If I'm to be perfectly honest, I prefer my four-wheeling experiences to be a little more pure. I've been to plenty of sketchy places with just a low gear and a locking diff. A terrain management system is great for folks who are new to four-wheeling, but it's far from necessary. I did, however, find appreciation for two higher-tech off-road features that I hadn't ever experienced before: turn assist and a customizable panoramic camera.
The LX 570 is big, over 16.5 feet to maneuver when that inevitable tight turn appears. When the vehicle is in crawl control and senses a radical steering input, it locks up the inside rear wheel, pivoting the car and essentially acting like a turning brake. It doesn't make the LX 570 turn on a dime, but it does help avoid any awkward 12-point turns that might happen out on the trail.
Panoramic cameras in larger vehicles aren't new, but the LX 570 let me decide what I wanted to see on the 12.3-inch center screen. I could set it to only display the front, side or rear, or any three-way combination including underside/side/side. It's like having a spotter that never has to get out of the car.

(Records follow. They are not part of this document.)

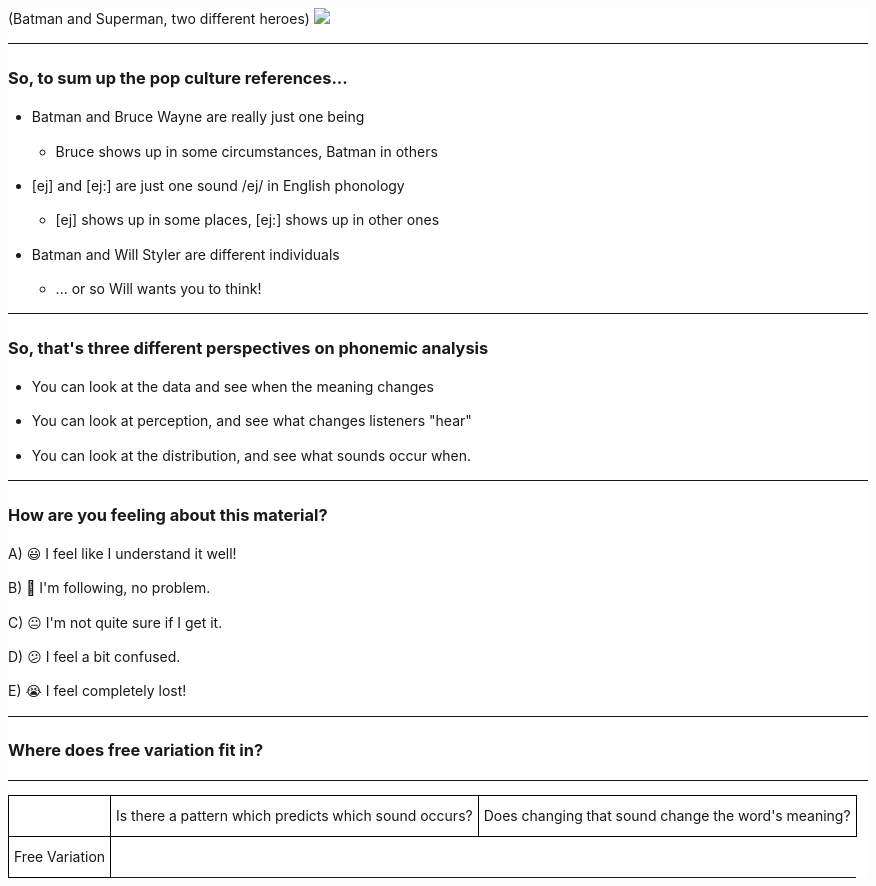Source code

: (Batman and Superman, two different heroes)
![](img/batmansuperman.jpg)

---

### So, to sum up the pop culture references...

- Batman and Bruce Wayne are really just one being

	- Bruce shows up in some circumstances, Batman in others
	
- [ej] and [ej:] are just one sound /ej/ in English phonology

	- [ej] shows up in some places, [ej:] shows up in other ones

- Batman and Will Styler are different individuals

	- ... or so Will wants you to think!
	
---

### So, that's three different perspectives on phonemic analysis

- You can look at the data and see when the meaning changes

- You can look at perception, and see what changes listeners "hear"

- You can look at the distribution, and see what sounds occur when.

---

<section class="clicker"></section>

### How are you feeling about this material?

A) 😃  I feel like I understand it well!

B) 🙂  I'm following, no problem.

C) 😐 I'm not quite sure if I get it.

D) 😕  I feel a bit confused.

E) 😭  I feel completely lost!

---

### Where does free variation fit in?

---
<style type="text/css">
.tg  {border-collapse:collapse;border-spacing:0;}
.tg td{padding:10px 5px;border-style:solid;border-width:1px;overflow:hidden;word-break:normal;border-color:black;}
.tg th{font-weight:normal;padding:10px 5px;border-style:solid;border-width:1px;overflow:hidden;word-break:normal;border-color:black;}
.tg .tg-dxqr{color:#fe0000;border-color:black;text-align:center;vertical-align:top}
.tg .tg-c3ow{border-color:black;text-align:center;vertical-align:top}
.tg .tg-4t35{font-weight:bold;color:#32cb00;border-color:black;text-align:center;vertical-align:top}
</style>
<table class="tg">
  <tr>
	<th class="tg-c3ow"></th>
	<th class="tg-c3ow">Is there a pattern which predicts which sound occurs?</th>
	<th class="tg-c3ow">Does changing that sound change the word's meaning?</th>
  </tr>
  <tr>
	<td class="tg-c3ow">Free Variation</td>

As I sat perched in the driver's seat, queen of the desert that surrounded me, I thought of the Range Rover I had recently driven and how this Lexus was similarly equipped, priced and capable. Similar, but not exact.
For one, the Range Rover has better approach, departure and breakover angles. Any off-roader knows it doesn't matter how low your gears are if you can't get your tires on to the obstacle due to a front overhang. The Lexus's angles are 27, 23 and 27 which aren't bad but not up to the Range Rover's 34.7, 29.5 and 28.3 angles.
Plus, the Range Rover is available with a supercharged V-6 or V-8 as well as a V-6 turbo diesel. LX 570 buyers get a 5.7-liter V-8, good for 383 horsepower and 403 lb-ft of torque, and netting only 15 miles per gallon combined. There is no option for a smaller turbo or supercharged engine. With a 24.6-gallon tank, you should have a range of around 360 miles, so you should plan your fuel stops carefully when out exploring.
Exploring really is what life is about, isn't it? Finding new adventures and in turn, finding oneself? It's a shame that most luxury SUV buyers, be they Lexus or Range Rover, rarely push their vehicles to their full potential.
And so, I challenge you. Take your vehicle on the dirt. Grab a pal, buy a map, find a trail and explore. The Lexus LX 570 makes it easy even for newbie off-roaders to test their mettle. There are plenty of off-roading clubs that would welcome you, and you can take your luxurious Lexus to places you never thought you'd go.
You'll shell out $88,880 for a LX 570, and nearly $10,000 more for the fully optioned-up model I drove with things like a luxury package, rear-seat entertainment and a head-up display. Why not use every bit of performance it has? You paid for it.